Me tomo un ibuprofeno preventivo y desde la lasitud que me produce dedico el resto de la mañana a observar el progreso del dolor. Procuro no hablar, no moverme, no leer, no escribir, para no acelerarlo. Cuando la nube se instala en el centro del ojo, aparece en medio de la realidad un boquete, un agujero negro que quizá conduzca a dimensiones sin explorar. Hay días en los que el dolor no duele, como hay días en los que el alcohol no embriaga. Hoy es uno de ellos.

Ya por la tarde, con esa lenteja instalada en el centro del ojo, tomo un taxi y voy al aeropuerto, pues he de volar a San Sebastián por razones de trabajo.

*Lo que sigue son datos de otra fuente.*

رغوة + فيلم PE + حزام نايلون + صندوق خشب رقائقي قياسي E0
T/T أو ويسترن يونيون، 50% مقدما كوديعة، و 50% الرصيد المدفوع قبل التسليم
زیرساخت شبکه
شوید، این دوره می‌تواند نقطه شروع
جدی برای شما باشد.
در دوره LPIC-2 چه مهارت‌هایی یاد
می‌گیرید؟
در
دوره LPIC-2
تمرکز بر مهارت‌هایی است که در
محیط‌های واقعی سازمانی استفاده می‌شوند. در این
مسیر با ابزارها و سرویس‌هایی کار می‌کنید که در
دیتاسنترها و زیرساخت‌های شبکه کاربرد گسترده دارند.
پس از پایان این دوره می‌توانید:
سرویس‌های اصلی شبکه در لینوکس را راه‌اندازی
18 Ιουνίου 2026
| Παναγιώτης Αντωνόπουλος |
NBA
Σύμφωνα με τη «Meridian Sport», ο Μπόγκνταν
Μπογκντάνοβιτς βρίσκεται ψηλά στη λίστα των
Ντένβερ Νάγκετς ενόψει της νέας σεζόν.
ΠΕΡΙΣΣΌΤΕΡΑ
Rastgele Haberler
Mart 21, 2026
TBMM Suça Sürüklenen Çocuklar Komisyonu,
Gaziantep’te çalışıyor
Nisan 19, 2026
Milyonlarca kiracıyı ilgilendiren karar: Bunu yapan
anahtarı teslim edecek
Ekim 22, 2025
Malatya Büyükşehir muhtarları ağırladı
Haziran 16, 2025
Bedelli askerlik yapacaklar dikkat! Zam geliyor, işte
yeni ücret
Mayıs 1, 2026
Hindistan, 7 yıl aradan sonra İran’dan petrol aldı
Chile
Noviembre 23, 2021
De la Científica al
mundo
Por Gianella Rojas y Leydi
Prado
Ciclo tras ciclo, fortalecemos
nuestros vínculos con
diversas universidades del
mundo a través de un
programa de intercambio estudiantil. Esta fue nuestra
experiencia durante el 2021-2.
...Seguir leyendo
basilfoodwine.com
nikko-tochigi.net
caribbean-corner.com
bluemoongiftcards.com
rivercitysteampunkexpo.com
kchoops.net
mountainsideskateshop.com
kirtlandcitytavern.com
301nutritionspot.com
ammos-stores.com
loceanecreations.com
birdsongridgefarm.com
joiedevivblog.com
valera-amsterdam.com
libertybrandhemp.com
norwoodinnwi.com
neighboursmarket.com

Tras pasar por facturación y como, según mi costumbre, he llegado con mucho tiempo, me acomodo en la barra de un bar y me tomo un gin tonic, también preventivo, con otro ibuprofeno. La ginebra me sabe a regaliz, de modo que embarco con ese sabor, como si tuviera la garganta de un niño en el cuerpo de un adulto. Alcanzados los 10.000 metros de altura, echo el respaldo hacia atrás, cierro los ojos y me dedico a observar el dolor, que, siguiendo el curso del eclipse, ha emprendido la ruta de salida por el extremo opuesto al que entró. Entonces me quedo dormido hasta que aterrizamos y al abandonar el avión soy otro. Como si hubiera descansado doce horas seguidas.